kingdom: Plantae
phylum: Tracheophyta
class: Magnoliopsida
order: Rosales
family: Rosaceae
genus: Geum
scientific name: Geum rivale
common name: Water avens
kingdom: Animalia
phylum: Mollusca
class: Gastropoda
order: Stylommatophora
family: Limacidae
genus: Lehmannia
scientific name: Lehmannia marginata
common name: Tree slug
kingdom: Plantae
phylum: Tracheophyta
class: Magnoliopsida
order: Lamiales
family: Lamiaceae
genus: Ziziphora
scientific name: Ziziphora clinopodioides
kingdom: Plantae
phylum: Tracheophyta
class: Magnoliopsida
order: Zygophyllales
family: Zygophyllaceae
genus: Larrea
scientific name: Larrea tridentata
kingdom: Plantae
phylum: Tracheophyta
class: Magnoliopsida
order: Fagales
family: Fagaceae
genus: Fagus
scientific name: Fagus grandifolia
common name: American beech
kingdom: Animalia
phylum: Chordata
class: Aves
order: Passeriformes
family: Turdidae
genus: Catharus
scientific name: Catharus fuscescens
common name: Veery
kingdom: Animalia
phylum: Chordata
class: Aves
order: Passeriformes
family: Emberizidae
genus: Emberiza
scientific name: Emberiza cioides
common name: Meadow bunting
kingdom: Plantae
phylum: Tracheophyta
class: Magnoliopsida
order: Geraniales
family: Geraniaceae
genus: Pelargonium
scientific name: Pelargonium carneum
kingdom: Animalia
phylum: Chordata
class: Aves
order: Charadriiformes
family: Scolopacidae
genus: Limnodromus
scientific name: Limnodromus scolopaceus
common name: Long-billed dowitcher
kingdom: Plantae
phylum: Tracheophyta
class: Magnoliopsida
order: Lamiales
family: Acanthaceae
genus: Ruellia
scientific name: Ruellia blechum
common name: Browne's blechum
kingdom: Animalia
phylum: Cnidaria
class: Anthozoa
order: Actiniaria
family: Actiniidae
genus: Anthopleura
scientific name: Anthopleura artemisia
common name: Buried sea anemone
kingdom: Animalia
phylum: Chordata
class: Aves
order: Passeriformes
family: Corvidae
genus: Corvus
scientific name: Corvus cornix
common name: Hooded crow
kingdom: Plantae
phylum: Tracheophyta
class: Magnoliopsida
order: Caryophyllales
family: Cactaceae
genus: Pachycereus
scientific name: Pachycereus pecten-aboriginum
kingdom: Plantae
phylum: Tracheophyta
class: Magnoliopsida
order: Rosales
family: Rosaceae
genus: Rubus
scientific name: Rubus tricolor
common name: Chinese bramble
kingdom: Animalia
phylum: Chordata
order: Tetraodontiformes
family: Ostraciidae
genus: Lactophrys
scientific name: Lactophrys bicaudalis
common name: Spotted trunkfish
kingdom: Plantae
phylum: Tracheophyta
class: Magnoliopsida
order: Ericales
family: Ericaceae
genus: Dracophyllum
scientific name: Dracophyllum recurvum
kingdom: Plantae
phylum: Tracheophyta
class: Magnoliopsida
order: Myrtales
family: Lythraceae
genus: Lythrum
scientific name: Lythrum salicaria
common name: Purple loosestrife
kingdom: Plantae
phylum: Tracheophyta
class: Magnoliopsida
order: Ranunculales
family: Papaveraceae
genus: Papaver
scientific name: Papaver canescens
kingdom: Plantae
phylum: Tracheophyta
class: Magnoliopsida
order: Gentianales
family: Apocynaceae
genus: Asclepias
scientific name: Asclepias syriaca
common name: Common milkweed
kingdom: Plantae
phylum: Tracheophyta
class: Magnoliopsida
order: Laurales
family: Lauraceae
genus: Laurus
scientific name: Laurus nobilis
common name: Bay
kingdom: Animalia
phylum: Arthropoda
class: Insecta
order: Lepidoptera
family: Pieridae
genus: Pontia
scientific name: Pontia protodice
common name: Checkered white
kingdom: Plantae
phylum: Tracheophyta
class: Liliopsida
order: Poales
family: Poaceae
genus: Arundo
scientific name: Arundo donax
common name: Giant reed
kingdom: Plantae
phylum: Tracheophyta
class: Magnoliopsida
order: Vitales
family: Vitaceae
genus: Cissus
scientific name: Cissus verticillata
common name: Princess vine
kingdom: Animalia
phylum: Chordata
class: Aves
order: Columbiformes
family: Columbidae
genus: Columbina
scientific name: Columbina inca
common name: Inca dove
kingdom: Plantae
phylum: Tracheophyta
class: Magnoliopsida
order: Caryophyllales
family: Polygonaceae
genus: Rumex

◇ ◇ ◇

REQUEST
Present every line of the records above as one numbered list, leaving out any blank lines.

ANSWER TO THIS EXERCISE
1. kingdom: Plantae
2. phylum: Tracheophyta
3. class: Magnoliopsida
4. order: Rosales
5. family: Rosaceae
6. genus: Geum
7. scientific name: Geum rivale
8. common name: Water avens
9. kingdom: Animalia
10. phylum: Mollusca
11. class: Gastropoda
12. order: Stylommatophora
13. family: Limacidae
14. genus: Lehmannia
15. scientific name: Lehmannia marginata
16. common name: Tree slug
17. kingdom: Plantae
18. phylum: Tracheophyta
19. class: Magnoliopsida
20. order: Lamiales
21. family: Lamiaceae
22. genus: Ziziphora
23. scientific name: Ziziphora clinopodioides
24. kingdom: Plantae
25. phylum: Tracheophyta
26. class: Magnoliopsida
27. order: Zygophyllales
28. family: Zygophyllaceae
29. genus: Larrea
30. scientific name: Larrea tridentata
31. kingdom: Plantae
32. phylum: Tracheophyta
33. class: Magnoliopsida
34. order: Fagales
35. family: Fagaceae
36. genus: Fagus
37. scientific name: Fagus grandifolia
38. common name: American beech
39. kingdom: Animalia
40. phylum: Chordata
41. class: Aves
42. order: Passeriformes
43. family: Turdidae
44. genus: Catharus
45. scientific name: Catharus fuscescens
46. common name: Veery
47. kingdom: Animalia
48. phylum: Chordata
49. class: Aves
50. order: Passeriformes
51. family: Emberizidae
52. genus: Emberiza
53. scientific name: Emberiza cioides
54. common name: Meadow bunting
55. kingdom: Plantae
56. phylum: Tracheophyta
57. class: Magnoliopsida
58. order: Geraniales
59. family: Geraniaceae
60. genus: Pelargonium
61. scientific name: Pelargonium carneum
62. kingdom: Animalia
63. phylum: Chordata
64. class: Aves
65. order: Charadriiformes
66. family: Scolopacidae
67. genus: Limnodromus
68. scientific name: Limnodromus scolopaceus
69. common name: Long-billed dowitcher
70. kingdom: Plantae
71. phylum: Tracheophyta
72. class: Magnoliopsida
73. order: Lamiales
74. family: Acanthaceae
75. genus: Ruellia
76. scientific name: Ruellia blechum
77. common name: Browne's blechum
78. kingdom: Animalia
79. phylum: Cnidaria
80. class: Anthozoa
81. order: Actiniaria
82. family: Actiniidae
83. genus: Anthopleura
84. scientific name: Anthopleura artemisia
85. common name: Buried sea anemone
86. kingdom: Animalia
87. phylum: Chordata
88. class: Aves
89. order: Passeriformes
90. family: Corvidae
91. genus: Corvus
92. scientific name: Corvus cornix
93. common name: Hooded crow
94. kingdom: Plantae
95. phylum: Tracheophyta
96. class: Magnoliopsida
97. order: Caryophyllales
98. family: Cactaceae
99. genus: Pachycereus
100. scientific name: Pachycereus pecten-aboriginum
101. kingdom: Plantae
102. phylum: Tracheophyta
103. class: Magnoliopsida
104. order: Rosales
105. family: Rosaceae
106. genus: Rubus
107. scientific name: Rubus tricolor
108. common name: Chinese bramble
109. kingdom: Animalia
110. phylum: Chordata
111. order: Tetraodontiformes
112. family: Ostraciidae
113. genus: Lactophrys
114. scientific name: Lactophrys bicaudalis
115. common name: Spotted trunkfish
116. kingdom: Plantae
117. phylum: Tracheophyta
118. class: Magnoliopsida
119. order: Ericales
120. family: Ericaceae
121. genus: Dracophyllum
122. scientific name: Dracophyllum recurvum
123. kingdom: Plantae
124. phylum: Tracheophyta
125. class: Magnoliopsida
126. order: Myrtales
127. family: Lythraceae
128. genus: Lythrum
129. scientific name: Lythrum salicaria
130. common name: Purple loosestrife
131. kingdom: Plantae
132. phylum: Tracheophyta
133. class: Magnoliopsida
134. order: Ranunculales
135. family: Papaveraceae
136. genus: Papaver
137. scientific name: Papaver canescens
138. kingdom: Plantae
139. phylum: Tracheophyta
140. class: Magnoliopsida
141. order: Gentianales
142. family: Apocynaceae
143. genus: Asclepias
144. scientific name: Asclepias syriaca
145. common name: Common milkweed
146. kingdom: Plantae
147. phylum: Tracheophyta
148. class: Magnoliopsida
149. order: Laurales
150. family: Lauraceae
151. genus: Laurus
152. scientific name: Laurus nobilis
153. common name: Bay
154. kingdom: Animalia
155. phylum: Arthropoda
156. class: Insecta
157. order: Lepidoptera
158. family: Pieridae
159. genus: Pontia
160. scientific name: Pontia protodice
161. common name: Checkered white
162. kingdom: Plantae
163. phylum: Tracheophyta
164. class: Liliopsida
165. order: Poales
166. family: Poaceae
167. genus: Arundo
168. scientific name: Arundo donax
169. common name: Giant reed
170. kingdom: Plantae
171. phylum: Tracheophyta
172. class: Magnoliopsida
173. order: Vitales
174. family: Vitaceae
175. genus: Cissus
176. scientific name: Cissus verticillata
177. common name: Princess vine
178. kingdom: Animalia
179. phylum: Chordata
180. class: Aves
181. order: Columbiformes
182. family: Columbidae
183. genus: Columbina
184. scientific name: Columbina inca
185. common name: Inca dove
186. kingdom: Plantae
187. phylum: Tracheophyta
188. class: Magnoliopsida
189. order: Caryophyllales
190. family: Polygonaceae
191. genus: Rumex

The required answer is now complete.